When GOP lawmakers opened up North Carolina’s wetlands for development, coastal waterkeeper Riley Lewis got busy organizing her neighbors.
Riley Lewis is concerned about flooding.
“[It’s] going to be seen all over North Carolina, but especially along the coast,” she tells Cardinal & Pine.
A local waterkeeper based in North Carolina’s coastal Carteret County, Lewis is intimately aware of how the state’s wetlands impact her life. They’re home to local seafood and serve as a natural barrier against flooding and storm damage. That makes NC’s wetlands essential—and at least 50% of them are at risk of destruction.
Lewis works with Coastal Carolina Riverwatch overseeing the White Oak River Basin—which encompasses eight types of wetlands, supports the state’s seafood industry, and covers the majority of Onslow and Carteret counties. She compares the state’s extensive wetland system to a sponge, breaking down water pollution and soaking up water from storm surges and rain that would otherwise cause flooding.
Prior to 2023, these vital ecosystems were protected by the federal 1972 Clean Water Act, which required developers to request special permits before filling or dredging wetlands across the nation. That changed in August of last year, when a new US Supreme Court ruling altered the definition of protected wetlands, putting millions of acres in danger nationwide.
While the North Carolina state legislature had the option to protect the wetlands here, the Republican-controlled General Assembly opted to do the opposite—passing the NC Farm Act of 2023 in June, which prohibits regulators in our state from adopting wetland protections beyond those at the federal level. That law now leaves 2.5 million acres of NC wetlands open to pollution, dumping, and development, amid increasing climate change-related threats.

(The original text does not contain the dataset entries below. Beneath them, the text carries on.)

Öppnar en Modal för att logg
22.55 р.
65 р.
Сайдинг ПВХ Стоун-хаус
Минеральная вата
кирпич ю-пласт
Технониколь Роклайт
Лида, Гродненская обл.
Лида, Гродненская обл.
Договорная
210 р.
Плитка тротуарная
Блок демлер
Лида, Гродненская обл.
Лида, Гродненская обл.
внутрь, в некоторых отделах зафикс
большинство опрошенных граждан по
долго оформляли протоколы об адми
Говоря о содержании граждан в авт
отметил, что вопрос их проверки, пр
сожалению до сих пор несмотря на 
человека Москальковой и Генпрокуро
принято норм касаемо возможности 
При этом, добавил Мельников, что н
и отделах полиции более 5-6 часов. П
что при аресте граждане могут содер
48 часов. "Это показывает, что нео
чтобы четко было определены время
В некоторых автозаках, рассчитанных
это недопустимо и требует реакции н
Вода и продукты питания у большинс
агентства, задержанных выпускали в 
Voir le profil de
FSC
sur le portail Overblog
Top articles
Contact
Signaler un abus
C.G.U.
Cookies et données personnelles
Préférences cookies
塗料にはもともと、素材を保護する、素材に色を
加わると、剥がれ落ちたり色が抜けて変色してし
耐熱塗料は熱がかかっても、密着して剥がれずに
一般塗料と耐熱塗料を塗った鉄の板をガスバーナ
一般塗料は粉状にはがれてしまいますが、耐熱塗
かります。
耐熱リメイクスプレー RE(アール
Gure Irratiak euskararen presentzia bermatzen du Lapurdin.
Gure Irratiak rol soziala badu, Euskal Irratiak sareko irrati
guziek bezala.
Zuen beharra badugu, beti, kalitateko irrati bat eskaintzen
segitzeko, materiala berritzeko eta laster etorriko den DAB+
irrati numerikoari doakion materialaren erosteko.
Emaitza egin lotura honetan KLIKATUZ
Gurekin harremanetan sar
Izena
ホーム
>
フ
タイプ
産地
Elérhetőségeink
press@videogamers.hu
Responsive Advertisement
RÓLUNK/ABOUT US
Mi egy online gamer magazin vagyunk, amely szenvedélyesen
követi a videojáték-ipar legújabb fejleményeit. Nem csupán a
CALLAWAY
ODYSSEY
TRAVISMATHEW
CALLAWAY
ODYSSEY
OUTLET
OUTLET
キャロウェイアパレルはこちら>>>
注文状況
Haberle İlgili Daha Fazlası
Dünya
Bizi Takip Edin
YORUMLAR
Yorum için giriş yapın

“Up until now, NC had our own state protected wetlands that buffered storm damage, absorbed flood waters, provided habitat for important fish species, and processed pollutants throughout the state,” Lewis wrote on June 9, 2023, the day after the Farm Act passed. “Now, one million acres of wetlands are able to be filled and used as dumping grounds for developments and industry.”
Prior to the law’s passing, the NC Division of Water Resources was already receiving an average of 770 permit requests per year to modify state wetlands.
“This bill is the single most destructive action taken in North Carolina in decades,” Geoff Gisler, program director at the Southern Environmental Law Center, said in a press release. “The legislature has abandoned our great natural resources, the rivers we depend on, and communities across the state.”
Now, Riley Lewis strives to help protect North Carolina’s wetlands by advocating for a change in state law, and by letting the community know what they can do to help the future of NC’s ecosystems and how they should prepare for changes to their everyday lives.
“[The wetlands are] our first line of protection,” Lewis says. “If we replace these wetlands with hardened structures like homes and roads, all that water is going to end up just sitting there…it’s going to make flooding incredibly worse.”
Becoming a Water Quality Advocate
North Carolina is home to nine waterkeepers who advocate for safe drinking water and other environmental concerns. They’re connected through the Waterkeepers Carolina advocacy group, with each serving as an ecological expert and resource for their regional community. They’re also highly qualified experts in the field.
Lewis, for example, earned her Master of Coastal and Ocean Policy degree at UNC Wilmington and led citizen-science research on wetland and oyster health with Americorps in Wilmington before becoming the Coastal Carolina Riverwatch waterkeeper.
She describes her waterkeeper position as a dream job.
“I get to care about people, I get to care about the environment…and [I] have already seen local change,” she says.
Researching issues like water quality and flooding are essential to the job, but another key facet of Lewis’ role is connecting her community to the information they need. She hosts a monthly advocacy group where she teaches Carteret and Onslow county residents how to advocate for their environment and address issues impacting their lives.
One of the most important aspects of the group is the space it provides for neighbors to talk about their water quality concerns and help each other find solutions—including talking with local officials and elected leaders.
In her advocacy group, Lewis specifically encourages residents to participate in city council and county commission board meetings. Across the state, these meetings are open to the public and provide an opportunity for residents to speak on local laws, the budget, and proposed development.
“I’m trying to make sure that people have the resources and motivation to reach out because that’s going to be the first step in repairing [wetland] damage and preventing more from happening.”
In addition to talking with local waterkeepers, joining citizen-led research, and participating in wetland clean-ups, North Carolinians can get involved with their town’s ordinance plans, making calls and attending meetings to be a voice for prioritizing water quality and sustainable development.
Maintaining the health of these ecosystems is “not a one-size-fits-all situation,” says Lewis. “A lot of it comes down to the ordinances within a community, what their land-use plan looks like, and what the community members actually want.”
There is strength in numbers when communities are armed with the knowledge and resources to protect their wetlands, she says.
“Ultimately, it’s going to be talking to your neighbors, talking to your local commissioners, reaching out to your legislators, and sharing your opinion,” says Lewis.
[Correction: An earlier version of this story misquoted Riley Lewis in the headline. Cardinal & Pine regrets the error.]